The two buttons fail to cause the green light to illuminate, thus failing to send either the start or stpo signals to my CRE 55471 receivers. I tied cleaning with DeOxit, but still have intermittent green light responses, must use strong pressure on the two push switches. Any advice or suggestions as to where can get a replacement transmitter?


----------



## toddalin (Jan 4, 2008)

I was having a similar problem with a used unit and used this, which seemed to take care of the problem after several presses.

http://www.allelectronics.com/make-a-store/item/ptr-3500/contact-cleaner-13.25-oz/1.html


----------



## dbodnar (Jan 2, 2008)

gerstenm said:


> The two buttons fail to cause the green light to illuminate, thus failing to send either the start or stpo signals to my CRE 55471 receivers. I tied cleaning with DeOxit, but still have intermittent green light responses, must use strong pressure on the two push switches.

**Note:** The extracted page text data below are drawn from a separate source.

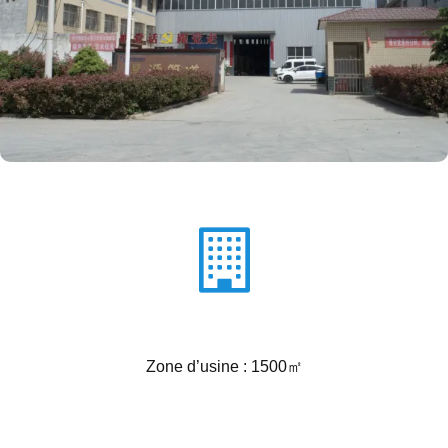
Zone d’usine : 1500㎡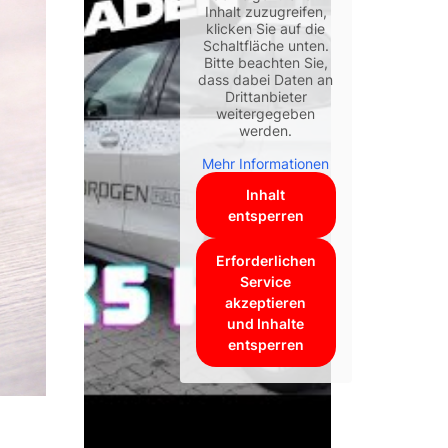
Inhalt zuzugreifen,
klicken Sie auf die
Schaltfläche unten.
Bitte beachten Sie,
dass dabei Daten an
Drittanbieter
weitergegeben
werden.
Mehr Informationen
Inhalt
entsperren
Erforderlichen
Service
akzeptieren
und Inhalte
entsperren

Any advice or suggestions as to where can get a replacement transmitter?


If you have any experience soldering (and removing soldered components) or know someone with such skills you can replace the individual switches - replacements can be found here:

https://www.amazon.com/uxcell-6x6x4...31114&sr=8-12&keywords=spst+pushbutton+switch

Note that the orientation of the switch on the board matters (ie you can put it in turned 90 degrees and it will not work)

If you are anywhere near Pittsburgh bring it over and I'll have a go at it for you.

dave


----------



## Dan Pierce (Jan 2, 2008)

I have replaced the switches many times in the transmitters for myself and friends.
These are the same as the ones in computer mice.


----------



## gerstenm (Jul 7, 2016)

Dave: Thanks, I have ordered the switches from Amazon and will have them installed.
MARV


----------